第4 実践の視点
   理論研究と調査研究をもとに,特色ある学校づくりと教育課程経営の実践の視点をまとめてみた。
 特色ある学校づくりと教育課程経営
  (1)  特色ある学校づくりとは
       特色ある学校づくりを次のようにとらえる。

 児童生徒の実態や課題及び学校のこれまでの取り組みや地域性を踏まえて,創意工夫を生かした教育活動を展開し,よりよい学校をつくっていくこと。
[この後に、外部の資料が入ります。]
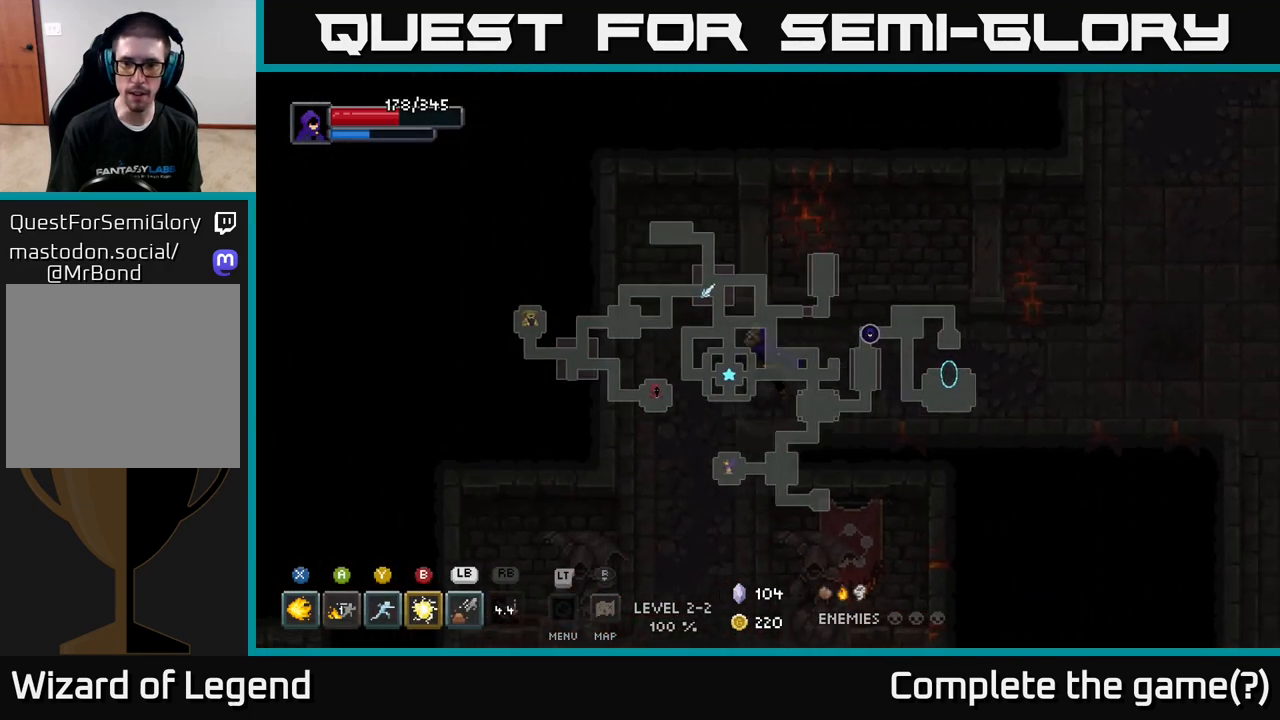
{"buttons": [], "left_stick": "up", "right_stick": "center", "events": [[183, "left_stick", "down"], [350, "left_stick", "left"], [433, "left_stick", "up"]]}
 特色ある学校づくりの「特色」とは,他校と比較しての独自性とか,奇をてらうものではない。児童生徒の実態や課題及び学校のこれまでの取り組みや地域性を踏まえて,創意工夫を生かした教育活動を展開するところに特色が生じるのである。結果として他校と同じような取り組みであっても,このような過程を経て取り組んだ活動であれば,特色ある活動であり,その積み重ね,即ち,絶えざる改善を繰り返し,よりよい活動をつくり,よりよい学校をつくっていくことが特色ある学校づくりなのである。
 特色ある学校づくりは,第15期中央教育審議会第一次答申(平成8年7月)において,「[生きる力]をはぐくむ上で,特色ある学校づくり等を一層進める必要がある。」と示されているように,児童生徒の生きる力の育成のために行われるべきものである。また,学校の自主性,自律性の確立が求められるのに伴い,この特色ある学校づくりがますます重要視されてきている。
  (2)  教育課程経営とは
       教育課程経営を次のようにとらえる。

 学校の教育目標の実現を目指し,創意工夫を生かし,責任をもって,最も効率的,効果的に教育課程の編成,実施,評価,改善に関する一連の行為を行っていく取り組みの総体。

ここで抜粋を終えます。